• [WHAT THIS TASK INVOLVES]
If a line in the entries below includes the string "which", copy it out.

::::::::

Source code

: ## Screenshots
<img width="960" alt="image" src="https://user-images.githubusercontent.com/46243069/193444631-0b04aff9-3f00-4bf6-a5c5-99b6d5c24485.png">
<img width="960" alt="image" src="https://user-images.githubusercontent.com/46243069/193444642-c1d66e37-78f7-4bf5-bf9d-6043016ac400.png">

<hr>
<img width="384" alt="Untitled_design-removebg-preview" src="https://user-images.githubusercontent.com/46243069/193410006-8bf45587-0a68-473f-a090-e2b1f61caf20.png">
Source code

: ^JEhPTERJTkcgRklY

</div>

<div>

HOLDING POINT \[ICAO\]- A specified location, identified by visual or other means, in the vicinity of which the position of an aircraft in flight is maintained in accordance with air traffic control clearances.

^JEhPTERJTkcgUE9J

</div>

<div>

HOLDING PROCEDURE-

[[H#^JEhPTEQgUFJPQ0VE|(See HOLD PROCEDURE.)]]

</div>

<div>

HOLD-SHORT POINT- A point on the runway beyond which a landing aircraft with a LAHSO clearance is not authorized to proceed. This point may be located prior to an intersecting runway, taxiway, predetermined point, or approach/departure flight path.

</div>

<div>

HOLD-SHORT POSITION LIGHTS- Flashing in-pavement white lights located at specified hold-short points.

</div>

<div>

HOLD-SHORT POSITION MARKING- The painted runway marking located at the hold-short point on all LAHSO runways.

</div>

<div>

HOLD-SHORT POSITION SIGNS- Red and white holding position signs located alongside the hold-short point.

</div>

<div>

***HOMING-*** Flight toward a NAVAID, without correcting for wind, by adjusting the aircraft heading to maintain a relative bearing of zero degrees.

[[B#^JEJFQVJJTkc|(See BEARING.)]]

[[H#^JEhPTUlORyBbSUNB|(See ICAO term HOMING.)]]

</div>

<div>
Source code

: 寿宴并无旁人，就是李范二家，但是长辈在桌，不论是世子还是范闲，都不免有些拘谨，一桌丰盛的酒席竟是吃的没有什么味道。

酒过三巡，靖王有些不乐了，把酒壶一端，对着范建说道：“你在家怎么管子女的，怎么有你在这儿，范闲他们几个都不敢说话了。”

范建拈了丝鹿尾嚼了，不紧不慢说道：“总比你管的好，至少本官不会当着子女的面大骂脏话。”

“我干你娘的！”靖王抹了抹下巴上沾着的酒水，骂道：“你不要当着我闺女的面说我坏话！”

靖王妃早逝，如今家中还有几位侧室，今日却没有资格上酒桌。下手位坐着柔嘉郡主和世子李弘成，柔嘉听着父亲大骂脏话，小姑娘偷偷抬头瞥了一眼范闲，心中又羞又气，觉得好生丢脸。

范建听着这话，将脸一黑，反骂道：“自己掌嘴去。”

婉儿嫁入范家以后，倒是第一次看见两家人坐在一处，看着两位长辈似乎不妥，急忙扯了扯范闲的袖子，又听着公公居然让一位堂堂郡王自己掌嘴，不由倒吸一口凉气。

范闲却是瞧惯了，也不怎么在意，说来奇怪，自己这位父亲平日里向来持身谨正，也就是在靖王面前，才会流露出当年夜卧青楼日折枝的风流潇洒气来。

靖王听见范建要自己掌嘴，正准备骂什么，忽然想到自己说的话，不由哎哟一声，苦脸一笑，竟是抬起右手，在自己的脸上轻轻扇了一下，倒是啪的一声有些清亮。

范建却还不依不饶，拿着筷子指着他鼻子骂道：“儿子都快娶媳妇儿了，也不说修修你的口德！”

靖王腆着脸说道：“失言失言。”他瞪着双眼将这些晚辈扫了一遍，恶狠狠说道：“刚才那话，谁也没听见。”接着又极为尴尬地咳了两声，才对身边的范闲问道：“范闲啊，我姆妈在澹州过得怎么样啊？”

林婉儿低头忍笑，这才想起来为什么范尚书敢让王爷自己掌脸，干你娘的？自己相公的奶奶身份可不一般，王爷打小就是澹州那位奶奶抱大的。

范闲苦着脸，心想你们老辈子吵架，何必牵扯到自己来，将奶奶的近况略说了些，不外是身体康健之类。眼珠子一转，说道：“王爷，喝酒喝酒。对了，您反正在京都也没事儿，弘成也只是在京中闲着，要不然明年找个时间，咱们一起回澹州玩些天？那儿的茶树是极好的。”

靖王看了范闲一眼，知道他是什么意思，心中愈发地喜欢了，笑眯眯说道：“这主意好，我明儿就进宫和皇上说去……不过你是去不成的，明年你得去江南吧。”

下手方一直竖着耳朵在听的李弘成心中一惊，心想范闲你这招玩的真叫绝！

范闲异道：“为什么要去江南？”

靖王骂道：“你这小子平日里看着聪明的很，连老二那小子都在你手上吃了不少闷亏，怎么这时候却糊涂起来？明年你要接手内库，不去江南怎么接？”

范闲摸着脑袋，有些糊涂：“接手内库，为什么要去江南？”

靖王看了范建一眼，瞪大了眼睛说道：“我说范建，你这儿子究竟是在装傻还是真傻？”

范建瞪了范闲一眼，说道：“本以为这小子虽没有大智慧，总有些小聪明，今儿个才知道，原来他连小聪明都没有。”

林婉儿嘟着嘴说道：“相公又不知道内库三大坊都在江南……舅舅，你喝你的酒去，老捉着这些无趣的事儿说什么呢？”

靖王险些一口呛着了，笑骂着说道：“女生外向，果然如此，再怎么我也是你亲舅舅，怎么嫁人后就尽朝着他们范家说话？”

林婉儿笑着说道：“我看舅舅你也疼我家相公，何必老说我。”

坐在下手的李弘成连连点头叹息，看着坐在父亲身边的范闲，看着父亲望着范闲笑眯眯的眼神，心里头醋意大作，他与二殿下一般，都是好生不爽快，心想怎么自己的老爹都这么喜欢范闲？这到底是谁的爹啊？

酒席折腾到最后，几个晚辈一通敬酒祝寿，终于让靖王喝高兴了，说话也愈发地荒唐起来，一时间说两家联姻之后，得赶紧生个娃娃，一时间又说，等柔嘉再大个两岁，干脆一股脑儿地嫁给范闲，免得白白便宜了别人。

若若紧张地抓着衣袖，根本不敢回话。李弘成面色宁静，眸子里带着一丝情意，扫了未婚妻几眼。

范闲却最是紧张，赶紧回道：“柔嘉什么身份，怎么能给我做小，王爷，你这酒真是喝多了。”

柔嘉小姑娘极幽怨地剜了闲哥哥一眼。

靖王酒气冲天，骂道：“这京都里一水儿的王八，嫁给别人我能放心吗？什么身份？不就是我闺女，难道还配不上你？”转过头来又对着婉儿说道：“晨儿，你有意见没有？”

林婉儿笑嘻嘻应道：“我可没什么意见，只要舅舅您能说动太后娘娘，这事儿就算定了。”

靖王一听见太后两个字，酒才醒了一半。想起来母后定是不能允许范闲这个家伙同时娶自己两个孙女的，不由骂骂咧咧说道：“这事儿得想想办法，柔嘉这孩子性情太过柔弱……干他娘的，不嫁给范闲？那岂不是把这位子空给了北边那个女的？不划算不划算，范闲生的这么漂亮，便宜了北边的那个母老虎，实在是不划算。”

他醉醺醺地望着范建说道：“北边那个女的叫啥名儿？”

::::::::

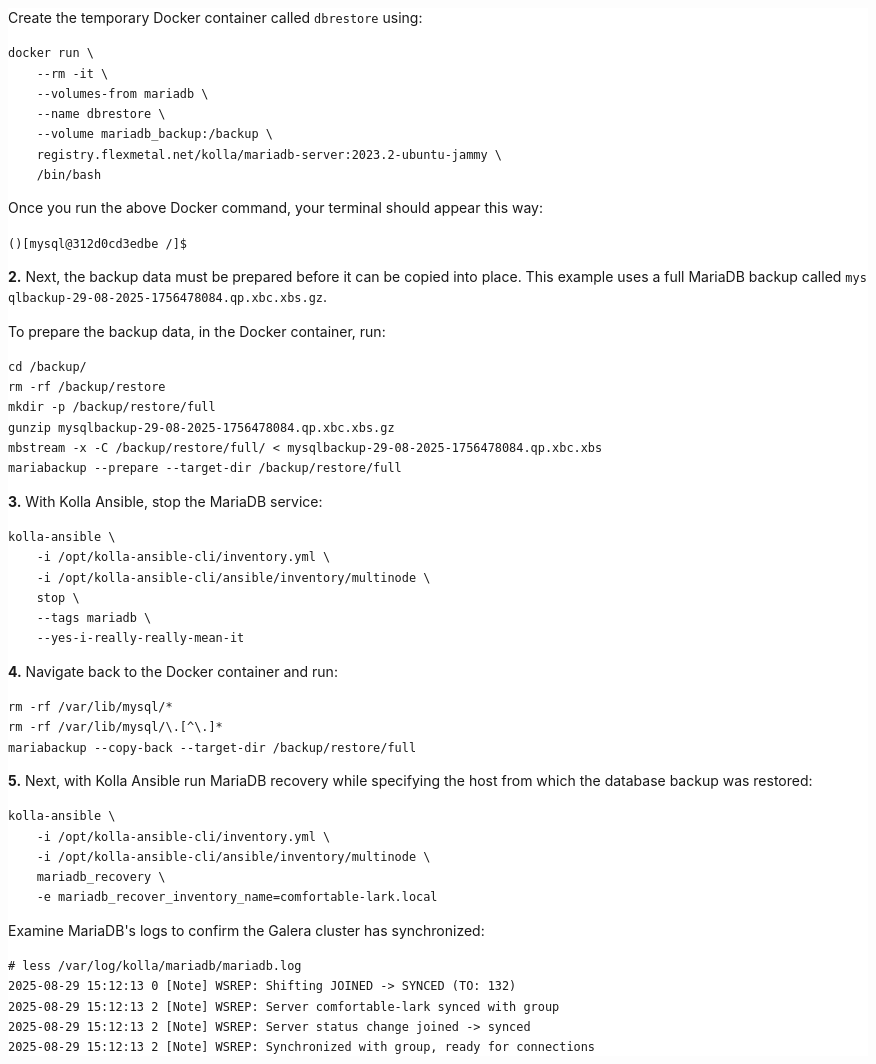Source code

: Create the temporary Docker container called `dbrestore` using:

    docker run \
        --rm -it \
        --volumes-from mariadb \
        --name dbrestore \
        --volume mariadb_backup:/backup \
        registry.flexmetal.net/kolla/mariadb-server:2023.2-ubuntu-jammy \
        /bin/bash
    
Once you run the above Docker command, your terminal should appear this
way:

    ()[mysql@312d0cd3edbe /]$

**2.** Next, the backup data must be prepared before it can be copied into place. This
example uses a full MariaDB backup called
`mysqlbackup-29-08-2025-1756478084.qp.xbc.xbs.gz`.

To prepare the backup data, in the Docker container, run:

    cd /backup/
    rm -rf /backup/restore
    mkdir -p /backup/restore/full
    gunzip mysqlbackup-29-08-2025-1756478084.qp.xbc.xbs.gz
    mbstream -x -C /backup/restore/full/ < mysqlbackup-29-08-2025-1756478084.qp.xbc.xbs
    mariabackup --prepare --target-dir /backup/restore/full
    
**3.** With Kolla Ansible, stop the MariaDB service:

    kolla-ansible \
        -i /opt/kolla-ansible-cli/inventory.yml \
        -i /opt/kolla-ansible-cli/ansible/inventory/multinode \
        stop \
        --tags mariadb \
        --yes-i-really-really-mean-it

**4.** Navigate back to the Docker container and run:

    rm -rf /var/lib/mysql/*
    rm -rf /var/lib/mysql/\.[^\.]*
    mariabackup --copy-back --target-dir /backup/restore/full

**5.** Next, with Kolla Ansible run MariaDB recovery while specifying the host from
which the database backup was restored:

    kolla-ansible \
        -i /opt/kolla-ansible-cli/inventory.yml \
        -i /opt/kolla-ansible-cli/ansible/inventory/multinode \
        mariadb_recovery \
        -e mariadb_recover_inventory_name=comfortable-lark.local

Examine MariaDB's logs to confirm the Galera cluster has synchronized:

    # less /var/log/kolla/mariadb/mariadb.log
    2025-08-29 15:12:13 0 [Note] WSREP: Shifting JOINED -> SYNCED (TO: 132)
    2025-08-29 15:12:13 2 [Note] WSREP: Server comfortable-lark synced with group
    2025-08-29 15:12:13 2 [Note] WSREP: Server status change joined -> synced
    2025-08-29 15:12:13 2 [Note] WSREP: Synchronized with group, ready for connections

::::::::

• [OUTPUT OF THE EXERCISE]
HOLDING POINT \[ICAO\]- A specified location, identified by visual or other means, in the vicinity of which the position of an aircraft in flight is maintained in accordance with air traffic control clearances.
HOLD-SHORT POINT- A point on the runway beyond which a landing aircraft with a LAHSO clearance is not authorized to proceed. This point may be located prior to an intersecting runway, taxiway, predetermined point, or approach/departure flight path.
which the database backup was restored:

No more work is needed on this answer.